Moving data in and out of a relational database is a relentless run-time bottleneck. I suspect you would agree that effecting metadata change at the database is even more disruptive than the run of the mill CRUD. I often hear the same [straw] arguments for a new cloud vendor or new hardware or new skill set or a code rewrite to relieve throughput bottlenecks. But what if what you really need is a new data store model? What if you have been building, and rebuilding, fancy databases as cheaply as possible on scenic oceanfront property beneath a high muddy bluff across the delta of a rushing river from a massive smoking volcano in the rain? That is to say, maybe an RDBMS is not quite the right place to put your data all [most?] of the time? Maybe… just maybe… SQL Server – and Oracle and PostgreSQL – are passé and the extant justifications for normalization of data are now but archaic specks disappearing into the vortex of the black hole that is Moore’s Law?

On the off chance that there is some truth to that notion I figure it behooves us to at least be aware of the alternatives as they gain some popularity. I personally enjoy trying new stuff. I prefer to take enough time examining a thing so that what I am doing with it makes sense to me. In late 2012 the open source MongoDB project caught my attention. I was almost immediately surprised by what I found. Intelligent sharding right out of the box for starters. And MongoDB could replicate and/or shard between a database instance running on Windows and a database instance running on Linux for instance, or Android or OSX [or Arduino or LONworks?]. And there was shard aware and array element aware b-tree indexing, and db.Collection.stats() – akin to SQL Server’s SHOWPLAN. Even shard aware Map-Reduce aggregations so the shards can be so easily and properly distributed across an HDFS – or intercontinental cluster for that matter – with ease. And tools to tune queries!  I was hooked in short order on the usability and the possibilities so I dug in to better understand the best thing since sliced bread.

The “mongo shell” – used for configuration, administration and ad hoc queries – lives on an exclusive diet of javascript. Equally easy to use API drivers are available from for Python, Ruby, PHP, Scala, C, C++, C#, Java, Perl, Erlang and Haskell.
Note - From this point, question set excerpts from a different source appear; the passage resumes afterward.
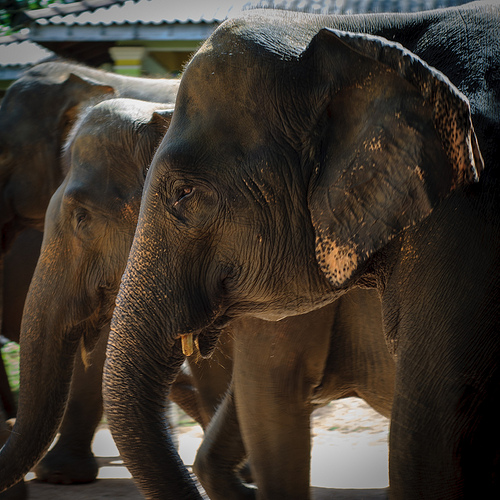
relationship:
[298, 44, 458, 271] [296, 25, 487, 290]
dirt on ear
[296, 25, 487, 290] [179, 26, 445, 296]
ear of elephant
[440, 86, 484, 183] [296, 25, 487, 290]
dirt on ear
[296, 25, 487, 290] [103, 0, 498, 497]
ear of elephant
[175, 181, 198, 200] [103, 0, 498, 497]
eye of elephant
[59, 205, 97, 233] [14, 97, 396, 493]
eye of elephant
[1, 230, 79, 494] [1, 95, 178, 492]
trunk of elephant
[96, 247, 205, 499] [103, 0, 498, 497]
trunk of elephant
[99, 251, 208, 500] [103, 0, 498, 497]
trunk of elephant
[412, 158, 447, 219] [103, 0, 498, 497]
ground under elephant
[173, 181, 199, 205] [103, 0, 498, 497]
eye of elephant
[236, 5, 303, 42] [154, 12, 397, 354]
light hitting head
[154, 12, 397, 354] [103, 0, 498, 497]
head of elephant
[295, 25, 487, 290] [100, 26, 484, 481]
ear of elephant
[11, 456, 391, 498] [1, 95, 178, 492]
shadow of elephant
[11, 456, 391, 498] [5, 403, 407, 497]
shadow on ground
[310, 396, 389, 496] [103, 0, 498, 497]
dirt beneath elephant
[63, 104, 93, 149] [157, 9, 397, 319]
elephant hair on head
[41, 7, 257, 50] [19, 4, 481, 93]
roof of house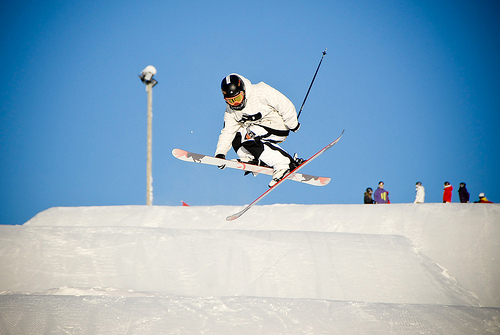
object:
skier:
[213, 70, 308, 189]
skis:
[171, 147, 331, 187]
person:
[212, 71, 303, 188]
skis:
[224, 128, 349, 222]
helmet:
[220, 73, 249, 111]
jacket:
[208, 82, 300, 155]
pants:
[229, 120, 297, 173]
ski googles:
[225, 91, 244, 105]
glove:
[213, 156, 230, 172]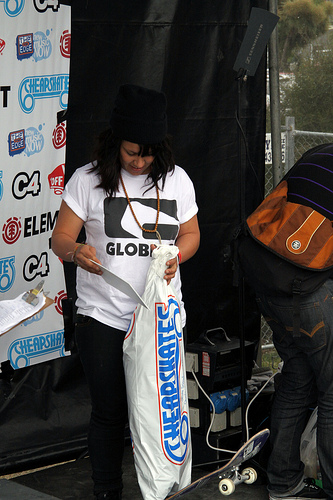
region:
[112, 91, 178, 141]
The person is wearing a black cap.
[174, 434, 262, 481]
Skateboard on the ground.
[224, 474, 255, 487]
The skateboard has white wheels.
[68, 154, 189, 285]
The person is holding a shopping bag.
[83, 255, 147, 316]
The person has a piece of paper in her hand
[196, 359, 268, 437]
A white cord hanging from the object.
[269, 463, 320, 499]
The sneakers are black.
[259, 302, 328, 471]
The person is wearing a pair of jeans.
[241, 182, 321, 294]
The bag is black and brown.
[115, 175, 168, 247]
The person has a necklace around her neck.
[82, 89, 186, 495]
person looking down at paper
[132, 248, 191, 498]
left hand holding white bag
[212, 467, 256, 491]
two white wheels on board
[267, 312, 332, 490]
person with back toward him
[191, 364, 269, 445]
wires hanging from electrical equipment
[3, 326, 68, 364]
emblem on the side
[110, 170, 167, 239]
necklace worn around the neck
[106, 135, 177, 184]
hair is long on person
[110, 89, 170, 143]
person wearing a black hat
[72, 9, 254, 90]
curtain in back is black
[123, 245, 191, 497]
white bag with blue letters on it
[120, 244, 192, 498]
white bag in the hands of the woman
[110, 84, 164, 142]
black hat on the woman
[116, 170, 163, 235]
brown necklace on the woman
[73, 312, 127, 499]
black pants on the woman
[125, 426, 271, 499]
skateboard under the white bag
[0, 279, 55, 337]
clip board with papers on it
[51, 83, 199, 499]
woman holding a white bag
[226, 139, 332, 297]
back pack on the person bending over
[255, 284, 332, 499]
jeans on the person bending over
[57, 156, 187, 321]
the shirt is white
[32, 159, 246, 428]
the shirt is white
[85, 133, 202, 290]
the woman is wearing a necklace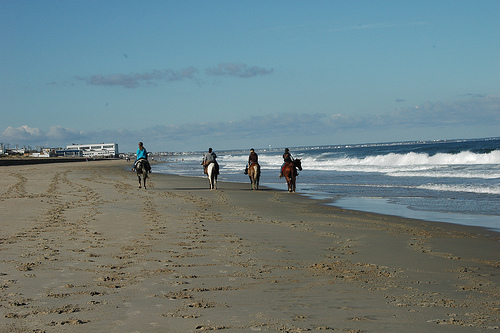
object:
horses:
[242, 162, 262, 191]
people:
[129, 141, 154, 174]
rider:
[198, 146, 223, 175]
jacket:
[134, 147, 148, 161]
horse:
[199, 157, 221, 190]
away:
[0, 1, 499, 161]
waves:
[182, 150, 500, 180]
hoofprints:
[171, 279, 190, 286]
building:
[64, 143, 119, 159]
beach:
[0, 155, 499, 333]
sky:
[0, 1, 500, 152]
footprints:
[191, 315, 234, 331]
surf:
[134, 136, 500, 231]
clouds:
[44, 61, 278, 91]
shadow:
[213, 186, 251, 192]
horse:
[279, 158, 301, 192]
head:
[291, 157, 304, 171]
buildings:
[48, 148, 86, 157]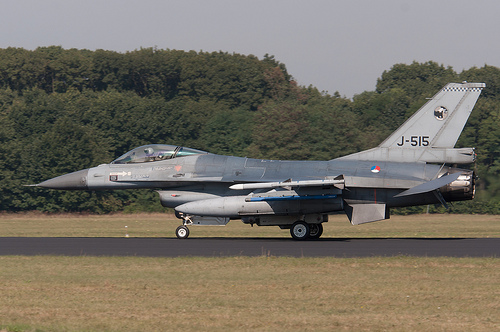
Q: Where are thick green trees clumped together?
A: Near the gray airplane.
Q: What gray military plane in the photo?
A: Gray plane on runway.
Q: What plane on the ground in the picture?
A: Military plane with black letters, reads, J-515.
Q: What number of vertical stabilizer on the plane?
A: Back of plane.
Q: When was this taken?
A: During the day.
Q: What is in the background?
A: A forest.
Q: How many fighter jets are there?
A: One.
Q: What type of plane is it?
A: An F-16.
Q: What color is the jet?
A: Grey.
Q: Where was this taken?
A: On an airbase.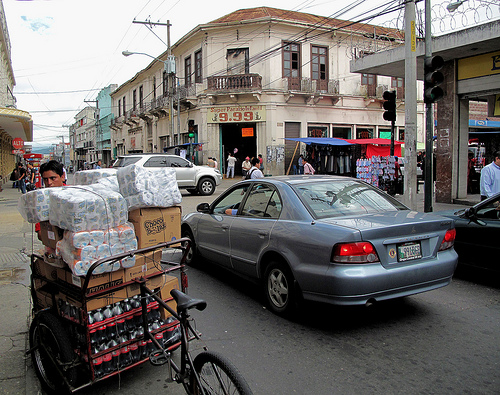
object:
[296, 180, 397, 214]
reflection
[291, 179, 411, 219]
back window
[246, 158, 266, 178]
man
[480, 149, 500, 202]
man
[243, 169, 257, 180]
backpack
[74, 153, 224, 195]
suv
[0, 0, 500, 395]
city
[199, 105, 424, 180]
store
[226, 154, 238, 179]
man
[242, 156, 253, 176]
man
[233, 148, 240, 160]
man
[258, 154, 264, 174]
man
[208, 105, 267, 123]
sign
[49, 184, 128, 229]
goods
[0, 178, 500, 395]
road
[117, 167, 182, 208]
paper towels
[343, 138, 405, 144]
red roof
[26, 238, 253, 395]
bike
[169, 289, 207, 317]
seat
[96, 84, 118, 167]
building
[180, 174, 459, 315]
car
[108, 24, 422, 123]
story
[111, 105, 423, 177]
story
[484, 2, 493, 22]
barbwire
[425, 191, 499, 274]
black car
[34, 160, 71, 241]
man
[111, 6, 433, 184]
building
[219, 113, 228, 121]
red numbers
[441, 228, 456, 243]
light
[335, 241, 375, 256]
light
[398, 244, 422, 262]
license plate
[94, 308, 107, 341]
bottle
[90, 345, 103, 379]
bottle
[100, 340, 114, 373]
bottle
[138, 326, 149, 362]
bottle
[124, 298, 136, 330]
bottle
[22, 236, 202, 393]
cart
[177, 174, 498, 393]
city street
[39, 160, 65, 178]
hair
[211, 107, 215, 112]
letters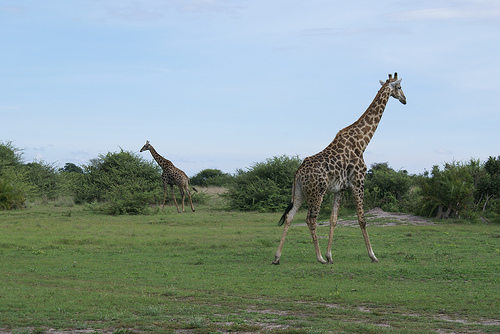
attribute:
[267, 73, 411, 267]
giraffe — walking, tall, standing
There is more to the API than you find with the Windows Azure or AWS storage object, or Cassandra or SQLite for that matter, but still not as much complexity for the developer or waiting for results for the user as is invariably encountered with relational models.

In the course(s) of learning about the API and struggling to remembering all the things I never knew about javascript and the precious few things I never knew I knew about javascript I found myself working with – and schooling myself on – node.js (node). Node is a non-blocking single threaded workhorse suitable for administrative work and operational monitoring of servers, smartphones, switches, clouds and ‘the Internet of things‘.  The mongo shell is still the right tool for configuration, indexing,  testing and most janitoral grunt work at the database. Unlike node, the shell is not async by default and not all of the lowlevel power of the mongo shell is exposed through the APIs. Nonetheless, node uses the native javascript MongoDB API. And I must say that having the application and the db console in the same language and using the exact same data structures is huge for productivity. Minimal impedence for the DBA to force the mental shift between mongo server and node callbacks. Virtually no impedance for the developer to mentally shift between app layers and data layers!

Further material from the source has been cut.